Moshier has spent 32 years at the O-D, beginning part-time in 1988 and becoming a full-time writer one year following. He was named Sports Editor in 2017.
He grew up in Richfield Springs where he was a captain for the Indians' varsity football, baseball and basketball teams.
Following his high school career, he attended SUNY Cortland where he majored in physical education and minored in journalism, originally wanting to teach and coach.
However, while at school, his focused changed.
"I loved writing about sports," said Moshier. "Instead of going student teaching, I did an internship at the Cortland Standard newspaper and landed back home. It's been a great ride, it's been a great game."
While at Cortland, Moshier was the Editor for the school newspaper and following graduation, worked several years at the Cortland Standard before returning to his home area and beginning what would be a long career at the Observer-Dispatch.
"I never dreamt it would last this long because I never thought about it," he said. "I never thought about it ending. It was like a baseball game, there was no time limit. The goal was always set for me, the next game, the next season."
When Moshier first came to the O-D, he was under the tutelage of sports writer John Pitarresi and then-Sports Editor, Les Diven.
"I had great people to learn from," Moshier said. "[Les Diven] was my mentor. He taught me the ropes, the nuts and bolts. He was a 'get the facts' guy."
Now, as he hands over the future of the paper's sports department, he said that he hopes he left and impact on his staff like Diven did for him.
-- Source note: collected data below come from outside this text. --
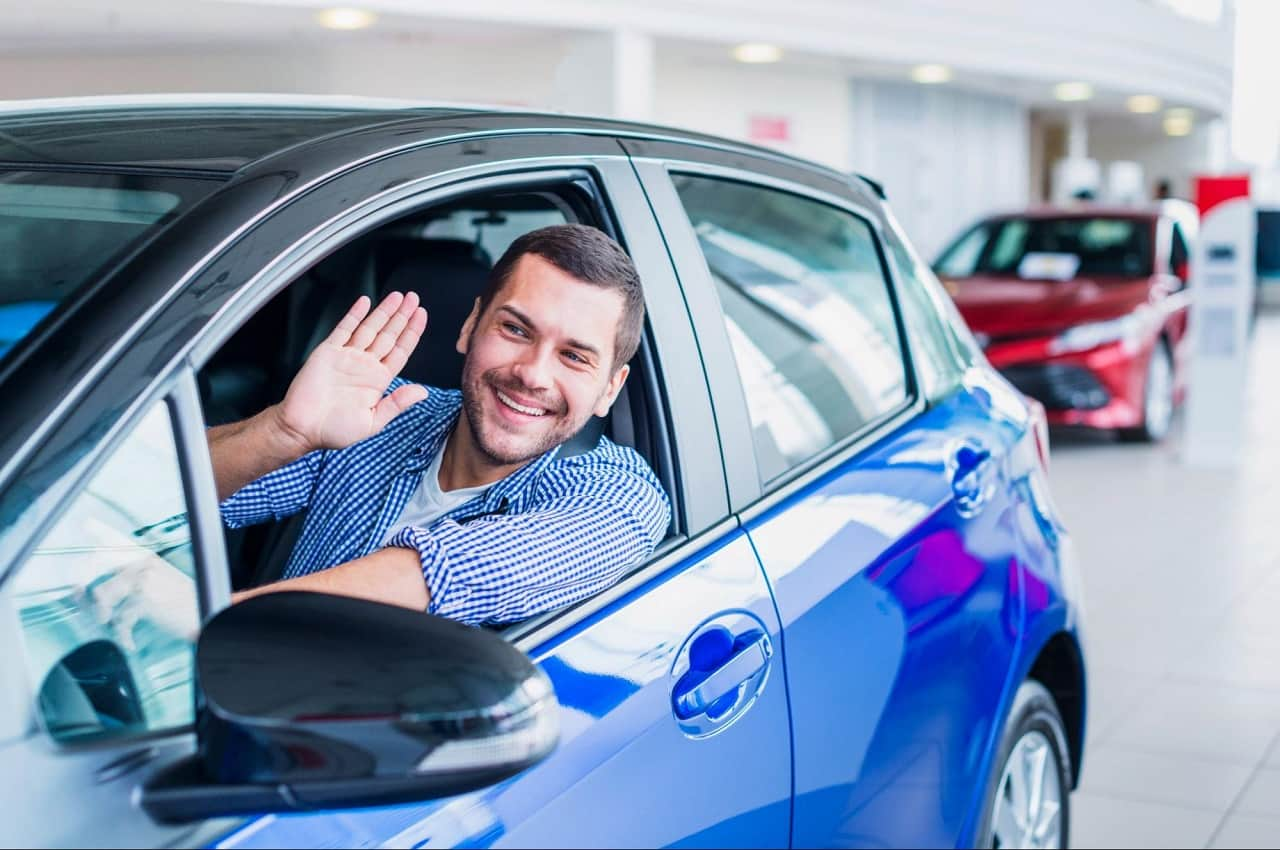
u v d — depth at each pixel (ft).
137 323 4.07
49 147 5.27
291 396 5.26
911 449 7.71
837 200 8.32
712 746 5.56
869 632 6.70
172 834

"Without Ben [Birnell], Marquel [Slaughter], and James [McClendon], these past couple of years being the Sports Editor would have been very difficult," he said. "They've made it doable. It's in good hands."
While sports have always been Moshier's passion, he said that getting the chance to interact with so many athletes and coaches over the years has made the journey truly special.
"As much as I love sports, it's been more about the people and what sports has meant to them," he said. "I really, really tried to be as fair and unbiased as possible and I tried to let a Mike Zalewski tell the story, not me. I tried to let a Will Smith tell the story, not me. I just pieced it together. They did the work."
As he reflects on his long career, he looks back fondly and is appreciative for all of the opportunities his job has given him.
"I've been lucky, oh my gosh," he said. "Covering Olympians like an Erin Hamlin, state championships, New Hartford, Clinton, Whitesboro hockey. I got to go along for the ride, win or lose, and I tried as best I could to set the scene with the time and space allowed."
Moshier has spent so much time and effort into sharing the stories of those in our area, he never stopped to think about the impact that his storytelling has had on the people who read them.
"A lot of what I've done over the last 35 years, I, for a long time wrote it off as scrapbook material," he said. "But the last few days, the emails I have gotten from people, people I don't even know, that's made it all worth while, those Friday and Saturday nights."
Over the years, Moshier has become a staple within the community. For him, being able to highlight those within the community has driven him even when deadlines and time constraints made things difficult.
"I know I could have gone on maybe to a bigger market, but this was home," Moshier said. "It wasn't just about the winners. It's corny, but it was about playing the game, about being a part of it
We don't all win the Boilermaker, but it's all about being a part of it."
As he gets ready to turn the page to a new chapter, he said that he isn't sure what the future holds, but that he is looking forward to experiencing it.
"I told [my wife] Monica, people keep asking me now, 'Ron what are you going to do now?,'" Moshier said. "And she just said to tell them one word, live. That's what I'm going to do."